Source texts of formatted documents:
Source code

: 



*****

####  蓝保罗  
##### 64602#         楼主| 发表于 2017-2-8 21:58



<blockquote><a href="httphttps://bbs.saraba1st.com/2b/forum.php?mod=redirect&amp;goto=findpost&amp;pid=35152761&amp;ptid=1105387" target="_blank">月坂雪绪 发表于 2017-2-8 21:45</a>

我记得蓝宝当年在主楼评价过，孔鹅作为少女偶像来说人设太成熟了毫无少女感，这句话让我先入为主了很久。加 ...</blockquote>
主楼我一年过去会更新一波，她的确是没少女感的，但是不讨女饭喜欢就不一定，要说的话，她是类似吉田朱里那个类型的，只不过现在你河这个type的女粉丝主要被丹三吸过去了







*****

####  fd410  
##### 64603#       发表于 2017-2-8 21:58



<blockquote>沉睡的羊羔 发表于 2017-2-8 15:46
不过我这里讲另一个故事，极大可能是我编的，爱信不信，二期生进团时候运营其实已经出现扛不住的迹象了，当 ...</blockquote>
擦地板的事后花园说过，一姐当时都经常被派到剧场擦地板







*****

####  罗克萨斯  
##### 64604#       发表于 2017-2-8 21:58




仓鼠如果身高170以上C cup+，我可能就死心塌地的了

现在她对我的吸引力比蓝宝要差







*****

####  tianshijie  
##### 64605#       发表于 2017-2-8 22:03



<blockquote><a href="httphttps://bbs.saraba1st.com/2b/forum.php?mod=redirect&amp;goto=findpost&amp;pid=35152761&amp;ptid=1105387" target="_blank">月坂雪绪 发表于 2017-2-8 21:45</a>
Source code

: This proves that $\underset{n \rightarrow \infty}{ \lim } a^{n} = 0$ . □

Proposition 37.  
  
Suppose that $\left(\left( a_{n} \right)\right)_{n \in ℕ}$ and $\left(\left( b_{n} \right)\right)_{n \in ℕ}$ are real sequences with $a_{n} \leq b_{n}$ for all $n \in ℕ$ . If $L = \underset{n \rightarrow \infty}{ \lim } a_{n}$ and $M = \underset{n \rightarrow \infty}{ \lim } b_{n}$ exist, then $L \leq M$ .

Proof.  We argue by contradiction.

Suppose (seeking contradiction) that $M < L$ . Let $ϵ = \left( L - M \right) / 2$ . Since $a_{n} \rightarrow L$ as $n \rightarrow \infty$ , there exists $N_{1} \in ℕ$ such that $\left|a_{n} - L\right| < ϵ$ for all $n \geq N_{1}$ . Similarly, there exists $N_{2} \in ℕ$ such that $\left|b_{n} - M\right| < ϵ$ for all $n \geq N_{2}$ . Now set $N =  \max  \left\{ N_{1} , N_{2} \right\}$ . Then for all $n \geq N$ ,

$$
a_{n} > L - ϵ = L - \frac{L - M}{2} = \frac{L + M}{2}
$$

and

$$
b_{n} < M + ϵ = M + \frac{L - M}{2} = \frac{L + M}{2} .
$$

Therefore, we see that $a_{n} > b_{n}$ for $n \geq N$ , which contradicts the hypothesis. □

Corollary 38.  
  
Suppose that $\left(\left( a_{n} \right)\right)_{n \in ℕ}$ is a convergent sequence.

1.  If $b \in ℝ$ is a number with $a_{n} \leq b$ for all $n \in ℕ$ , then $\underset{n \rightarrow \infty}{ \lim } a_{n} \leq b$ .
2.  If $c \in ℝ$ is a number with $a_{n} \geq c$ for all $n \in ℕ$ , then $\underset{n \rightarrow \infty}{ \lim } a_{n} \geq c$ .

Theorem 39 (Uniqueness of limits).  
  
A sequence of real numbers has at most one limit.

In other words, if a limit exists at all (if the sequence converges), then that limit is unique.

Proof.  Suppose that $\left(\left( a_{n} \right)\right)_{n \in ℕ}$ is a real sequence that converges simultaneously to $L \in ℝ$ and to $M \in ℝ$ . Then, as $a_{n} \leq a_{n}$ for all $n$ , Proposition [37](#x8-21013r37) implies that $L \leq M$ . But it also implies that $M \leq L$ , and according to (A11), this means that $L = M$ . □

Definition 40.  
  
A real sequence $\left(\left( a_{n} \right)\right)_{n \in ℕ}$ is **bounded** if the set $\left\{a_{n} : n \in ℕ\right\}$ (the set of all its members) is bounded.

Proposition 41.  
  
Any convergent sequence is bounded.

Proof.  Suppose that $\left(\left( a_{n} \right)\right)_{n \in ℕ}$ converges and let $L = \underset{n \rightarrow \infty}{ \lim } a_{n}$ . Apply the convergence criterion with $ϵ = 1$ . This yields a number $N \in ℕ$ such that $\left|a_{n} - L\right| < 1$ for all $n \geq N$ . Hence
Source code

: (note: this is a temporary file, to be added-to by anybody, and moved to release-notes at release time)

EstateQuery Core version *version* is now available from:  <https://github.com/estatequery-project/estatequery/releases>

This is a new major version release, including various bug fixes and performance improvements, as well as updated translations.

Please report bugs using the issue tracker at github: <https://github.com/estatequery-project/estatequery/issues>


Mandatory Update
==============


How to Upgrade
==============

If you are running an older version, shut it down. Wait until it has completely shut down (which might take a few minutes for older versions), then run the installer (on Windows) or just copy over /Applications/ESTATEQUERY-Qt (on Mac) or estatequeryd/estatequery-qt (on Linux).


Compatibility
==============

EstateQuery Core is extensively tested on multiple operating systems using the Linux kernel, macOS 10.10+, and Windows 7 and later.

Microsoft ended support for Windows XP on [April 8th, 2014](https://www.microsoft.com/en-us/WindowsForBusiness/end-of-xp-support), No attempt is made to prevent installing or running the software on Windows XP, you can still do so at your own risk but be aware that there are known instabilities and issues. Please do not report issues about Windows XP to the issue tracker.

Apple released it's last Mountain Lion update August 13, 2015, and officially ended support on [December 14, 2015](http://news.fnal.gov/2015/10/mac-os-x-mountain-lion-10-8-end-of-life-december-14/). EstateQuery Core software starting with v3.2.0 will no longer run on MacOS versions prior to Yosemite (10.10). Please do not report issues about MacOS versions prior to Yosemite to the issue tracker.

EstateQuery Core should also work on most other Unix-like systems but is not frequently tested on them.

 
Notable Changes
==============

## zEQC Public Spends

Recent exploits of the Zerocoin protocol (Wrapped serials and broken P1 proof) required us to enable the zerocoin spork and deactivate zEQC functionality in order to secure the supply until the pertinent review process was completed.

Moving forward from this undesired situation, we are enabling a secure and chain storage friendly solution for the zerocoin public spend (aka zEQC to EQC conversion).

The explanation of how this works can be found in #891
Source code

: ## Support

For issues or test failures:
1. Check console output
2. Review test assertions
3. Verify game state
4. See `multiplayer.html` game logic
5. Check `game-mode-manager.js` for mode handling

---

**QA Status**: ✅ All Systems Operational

WHAT YOU HAVE TO DO:
Repeat the records above in full, character for character.

ANSWER FOR THE TASK:
Source code

: 



*****

####  蓝保罗  
##### 64602#         楼主| 发表于 2017-2-8 21:58



<blockquote><a href="httphttps://bbs.saraba1st.com/2b/forum.php?mod=redirect&amp;goto=findpost&amp;pid=35152761&amp;ptid=1105387" target="_blank">月坂雪绪 发表于 2017-2-8 21:45</a>

我记得蓝宝当年在主楼评价过，孔鹅作为少女偶像来说人设太成熟了毫无少女感，这句话让我先入为主了很久。加 ...</blockquote>
主楼我一年过去会更新一波，她的确是没少女感的，但是不讨女饭喜欢就不一定，要说的话，她是类似吉田朱里那个类型的，只不过现在你河这个type的女粉丝主要被丹三吸过去了







*****

####  fd410  
##### 64603#       发表于 2017-2-8 21:58



<blockquote>沉睡的羊羔 发表于 2017-2-8 15:46
不过我这里讲另一个故事，极大可能是我编的，爱信不信，二期生进团时候运营其实已经出现扛不住的迹象了，当 ...</blockquote>
擦地板的事后花园说过，一姐当时都经常被派到剧场擦地板







*****

####  罗克萨斯  
##### 64604#       发表于 2017-2-8 21:58




仓鼠如果身高170以上C cup+，我可能就死心塌地的了

现在她对我的吸引力比蓝宝要差







*****

####  tianshijie  
##### 64605#       发表于 2017-2-8 22:03



<blockquote><a href="httphttps://bbs.saraba1st.com/2b/forum.php?mod=redirect&amp;goto=findpost&amp;pid=35152761&amp;ptid=1105387" target="_blank">月坂雪绪 发表于 2017-2-8 21:45</a>
Source code

: This proves that $\underset{n \rightarrow \infty}{ \lim } a^{n} = 0$ . □

Proposition 37.  
  
Suppose that $\left(\left( a_{n} \right)\right)_{n \in ℕ}$ and $\left(\left( b_{n} \right)\right)_{n \in ℕ}$ are real sequences with $a_{n} \leq b_{n}$ for all $n \in ℕ$ . If $L = \underset{n \rightarrow \infty}{ \lim } a_{n}$ and $M = \underset{n \rightarrow \infty}{ \lim } b_{n}$ exist, then $L \leq M$ .

Proof.  We argue by contradiction.

Suppose (seeking contradiction) that $M < L$ . Let $ϵ = \left( L - M \right) / 2$ . Since $a_{n} \rightarrow L$ as $n \rightarrow \infty$ , there exists $N_{1} \in ℕ$ such that $\left|a_{n} - L\right| < ϵ$ for all $n \geq N_{1}$ . Similarly, there exists $N_{2} \in ℕ$ such that $\left|b_{n} - M\right| < ϵ$ for all $n \geq N_{2}$ . Now set $N =  \max  \left\{ N_{1} , N_{2} \right\}$ . Then for all $n \geq N$ ,

$$
a_{n} > L - ϵ = L - \frac{L - M}{2} = \frac{L + M}{2}
$$

and

$$
b_{n} < M + ϵ = M + \frac{L - M}{2} = \frac{L + M}{2} .
$$

Therefore, we see that $a_{n} > b_{n}$ for $n \geq N$ , which contradicts the hypothesis. □

Corollary 38.  
  
Suppose that $\left(\left( a_{n} \right)\right)_{n \in ℕ}$ is a convergent sequence.

1.  If $b \in ℝ$ is a number with $a_{n} \leq b$ for all $n \in ℕ$ , then $\underset{n \rightarrow \infty}{ \lim } a_{n} \leq b$ .
2.  If $c \in ℝ$ is a number with $a_{n} \geq c$ for all $n \in ℕ$ , then $\underset{n \rightarrow \infty}{ \lim } a_{n} \geq c$ .

Theorem 39 (Uniqueness of limits).  
  
A sequence of real numbers has at most one limit.

In other words, if a limit exists at all (if the sequence converges), then that limit is unique.

Proof.  Suppose that $\left(\left( a_{n} \right)\right)_{n \in ℕ}$ is a real sequence that converges simultaneously to $L \in ℝ$ and to $M \in ℝ$ . Then, as $a_{n} \leq a_{n}$ for all $n$ , Proposition [37](#x8-21013r37) implies that $L \leq M$ . But it also implies that $M \leq L$ , and according to (A11), this means that $L = M$ . □

Definition 40.  
  
A real sequence $\left(\left( a_{n} \right)\right)_{n \in ℕ}$ is **bounded** if the set $\left\{a_{n} : n \in ℕ\right\}$ (the set of all its members) is bounded.

Proposition 41.  
  
Any convergent sequence is bounded.

Proof.  Suppose that $\left(\left( a_{n} \right)\right)_{n \in ℕ}$ converges and let $L = \underset{n \rightarrow \infty}{ \lim } a_{n}$ . Apply the convergence criterion with $ϵ = 1$ . This yields a number $N \in ℕ$ such that $\left|a_{n} - L\right| < 1$ for all $n \geq N$ . Hence
Source code

: (note: this is a temporary file, to be added-to by anybody, and moved to release-notes at release time)

EstateQuery Core version *version* is now available from:  <https://github.com/estatequery-project/estatequery/releases>

This is a new major version release, including various bug fixes and performance improvements, as well as updated translations.

Please report bugs using the issue tracker at github: <https://github.com/estatequery-project/estatequery/issues>


Mandatory Update
==============


How to Upgrade
==============

If you are running an older version, shut it down. Wait until it has completely shut down (which might take a few minutes for older versions), then run the installer (on Windows) or just copy over /Applications/ESTATEQUERY-Qt (on Mac) or estatequeryd/estatequery-qt (on Linux).


Compatibility
==============

EstateQuery Core is extensively tested on multiple operating systems using the Linux kernel, macOS 10.10+, and Windows 7 and later.

Microsoft ended support for Windows XP on [April 8th, 2014](https://www.microsoft.com/en-us/WindowsForBusiness/end-of-xp-support), No attempt is made to prevent installing or running the software on Windows XP, you can still do so at your own risk but be aware that there are known instabilities and issues. Please do not report issues about Windows XP to the issue tracker.

Apple released it's last Mountain Lion update August 13, 2015, and officially ended support on [December 14, 2015](http://news.fnal.gov/2015/10/mac-os-x-mountain-lion-10-8-end-of-life-december-14/). EstateQuery Core software starting with v3.2.0 will no longer run on MacOS versions prior to Yosemite (10.10). Please do not report issues about MacOS versions prior to Yosemite to the issue tracker.

EstateQuery Core should also work on most other Unix-like systems but is not frequently tested on them.

 
Notable Changes
==============

## zEQC Public Spends

Recent exploits of the Zerocoin protocol (Wrapped serials and broken P1 proof) required us to enable the zerocoin spork and deactivate zEQC functionality in order to secure the supply until the pertinent review process was completed.

Moving forward from this undesired situation, we are enabling a secure and chain storage friendly solution for the zerocoin public spend (aka zEQC to EQC conversion).

The explanation of how this works can be found in #891
Source code

: ## Support

For issues or test failures:
1. Check console output
2. Review test assertions
3. Verify game state
4. See `multiplayer.html` game logic
5. Check `game-mode-manager.js` for mode handling

---

**QA Status**: ✅ All Systems Operational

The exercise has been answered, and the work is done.